[start of EXCERPTED RECORDS]

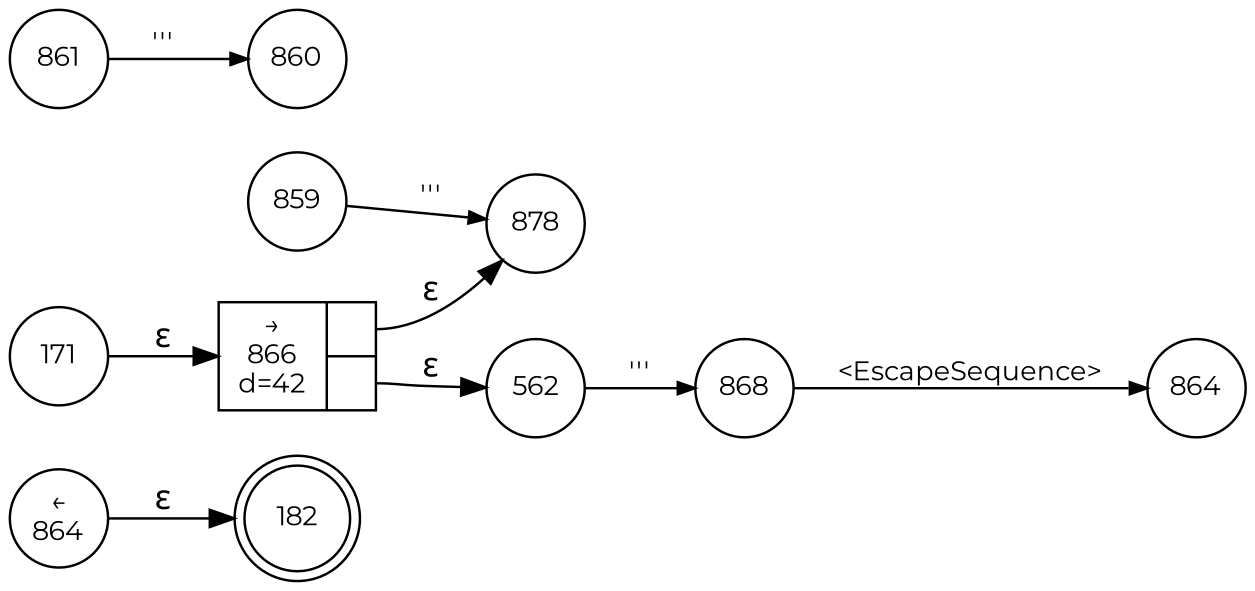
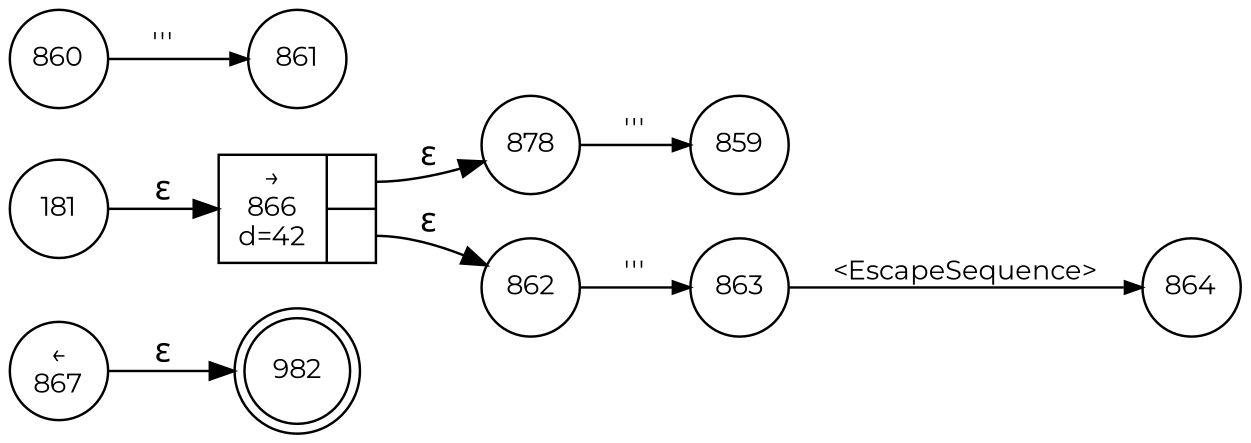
  digraph {
    fontname=Montserrat
    rankdir=LR
    node [fixedsize=true fontname=Montserrat fontsize=11 shape=circle peripheries=1]
    edge [fontname=Montserrat]
-   n1 [label=182 shape=doublecircle width=.6 peripheries=""]
+   n1 [label=982 shape=doublecircle width=.6 peripheries=""]
    n2 [label=864 width=.55]
-   n3 [label="&larr;\n864" width=.55]
+   n3 [label="&larr;\n867" width=.55]
    n4 [fixedsize=false label="{&rarr;\n866\nd=42|{<p0>|<p1>}}" shape=record]
    n5 [label=878 width=.55]
-   n6 [label=562 width=.55]
+   n6 [label=862 width=.55]
    n7 [label=859 width=.55]
-   n8 [label=868 width=.55]
-   n9 [label=171 width=.55]
+   n8 [label=863 width=.55]
+   n9 [label=181 width=.55]
    n10 [label=860 width=.55]
    n11 [label=861 width=.55]
    n3 -> n1 [label="&epsilon;"]
    n4 -> n5 [label="&epsilon;" tailport=p0]
    n4 -> n6 [label="&epsilon;" tailport=p1]
-   n7 -> n5 [arrowhead=normal arrowsize=.7 fontsize=11 label="'''"]
+   n5 -> n7 [arrowhead=normal arrowsize=.7 fontsize=11 label="'''"]
    n6 -> n8 [arrowhead=normal arrowsize=.7 fontsize=11 label="'''"]
    n8 -> n2 [arrowhead=normal arrowsize=.7 fontsize=11 label="<EscapeSequence>"]
    n9 -> n4 [label="&epsilon;"]
-   n11 -> n10 [arrowhead=normal arrowsize=.7 fontsize=11 label="'''"]
+   n10 -> n11 [arrowhead=normal arrowsize=.7 fontsize=11 label="'''"]
  }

[end of EXCERPTED RECORDS]

● **OBJECTIVE**
Print every line of the data above verbatim, leaving out the pictures.

● **SOLUTION TO THE PROBLEM**
  digraph {
    fontname=Montserrat
    rankdir=LR
    node [fixedsize=true fontname=Montserrat fontsize=11 shape=circle peripheries=1]
    edge [fontname=Montserrat]
-   n1 [label=182 shape=doublecircle width=.6 peripheries=""]
+   n1 [label=982 shape=doublecircle width=.6 peripheries=""]
    n2 [label=864 width=.55]
-   n3 [label="&larr;\n864" width=.55]
+   n3 [label="&larr;\n867" width=.55]
    n4 [fixedsize=false label="{&rarr;\n866\nd=42|{<p0>|<p1>}}" shape=record]
    n5 [label=878 width=.55]
-   n6 [label=562 width=.55]
+   n6 [label=862 width=.55]
    n7 [label=859 width=.55]
-   n8 [label=868 width=.55]
-   n9 [label=171 width=.55]
+   n8 [label=863 width=.55]
+   n9 [label=181 width=.55]
    n10 [label=860 width=.55]
    n11 [label=861 width=.55]
    n3 -> n1 [label="&epsilon;"]
    n4 -> n5 [label="&epsilon;" tailport=p0]
    n4 -> n6 [label="&epsilon;" tailport=p1]
-   n7 -> n5 [arrowhead=normal arrowsize=.7 fontsize=11 label="'''"]
+   n5 -> n7 [arrowhead=normal arrowsize=.7 fontsize=11 label="'''"]
    n6 -> n8 [arrowhead=normal arrowsize=.7 fontsize=11 label="'''"]
    n8 -> n2 [arrowhead=normal arrowsize=.7 fontsize=11 label="<EscapeSequence>"]
    n9 -> n4 [label="&epsilon;"]
-   n11 -> n10 [arrowhead=normal arrowsize=.7 fontsize=11 label="'''"]
+   n10 -> n11 [arrowhead=normal arrowsize=.7 fontsize=11 label="'''"]
  }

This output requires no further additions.